| ABOUT THIS TASK |
Could you set down the lines from the first line of the entries below through the line with "Figure 3: Variation", exactly and with no pictures?

Content starts

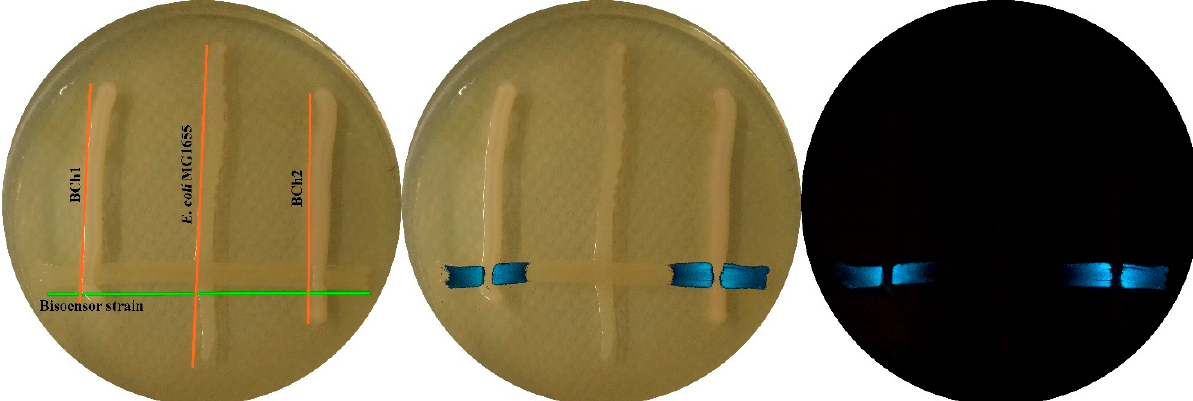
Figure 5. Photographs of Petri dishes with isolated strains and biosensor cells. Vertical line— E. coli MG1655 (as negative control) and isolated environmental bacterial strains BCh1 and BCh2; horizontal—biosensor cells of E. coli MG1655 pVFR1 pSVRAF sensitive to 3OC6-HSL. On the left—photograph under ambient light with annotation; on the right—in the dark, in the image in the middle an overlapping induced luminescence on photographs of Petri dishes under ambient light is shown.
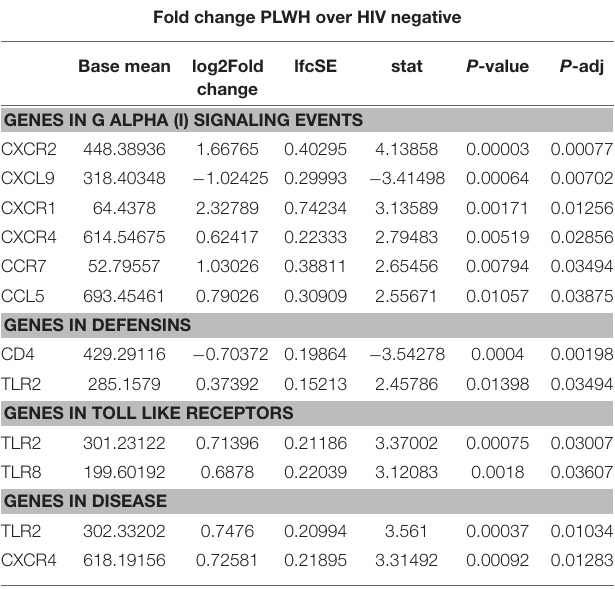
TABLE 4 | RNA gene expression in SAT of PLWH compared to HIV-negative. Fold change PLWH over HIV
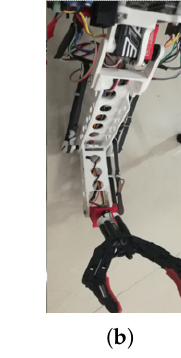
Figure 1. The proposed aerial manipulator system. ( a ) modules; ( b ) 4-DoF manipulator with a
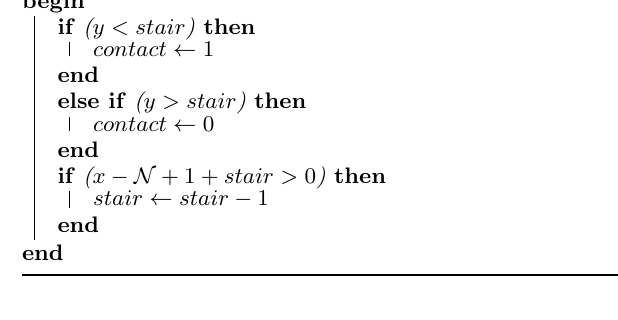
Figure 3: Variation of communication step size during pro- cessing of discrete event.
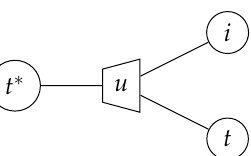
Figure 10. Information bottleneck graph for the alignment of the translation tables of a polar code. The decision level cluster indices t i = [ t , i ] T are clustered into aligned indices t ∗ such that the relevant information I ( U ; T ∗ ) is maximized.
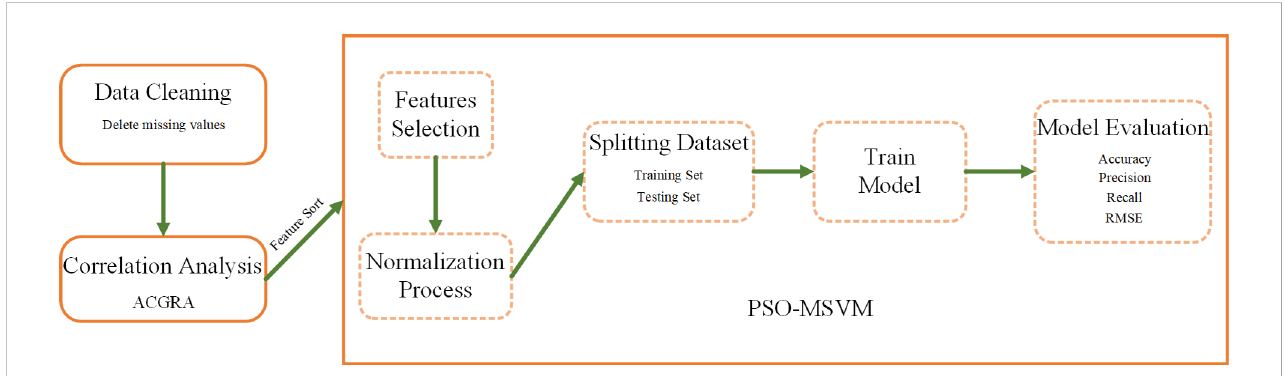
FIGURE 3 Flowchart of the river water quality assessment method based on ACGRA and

Content ends

| OUTPUT BELOW |
Figure 5. Photographs of Petri dishes with isolated strains and biosensor cells. Vertical line— E. coli MG1655 (as negative control) and isolated environmental bacterial strains BCh1 and BCh2; horizontal—biosensor cells of E. coli MG1655 pVFR1 pSVRAF sensitive to 3OC6-HSL. On the left—photograph under ambient light with annotation; on the right—in the dark, in the image in the middle an overlapping induced luminescence on photographs of Petri dishes under ambient light is shown.
TABLE 4 | RNA gene expression in SAT of PLWH compared to HIV-negative. Fold change PLWH over HIV
Figure 1. The proposed aerial manipulator system. ( a ) modules; ( b ) 4-DoF manipulator with a
Figure 3: Variation of communication step size during pro- cessing of discrete event.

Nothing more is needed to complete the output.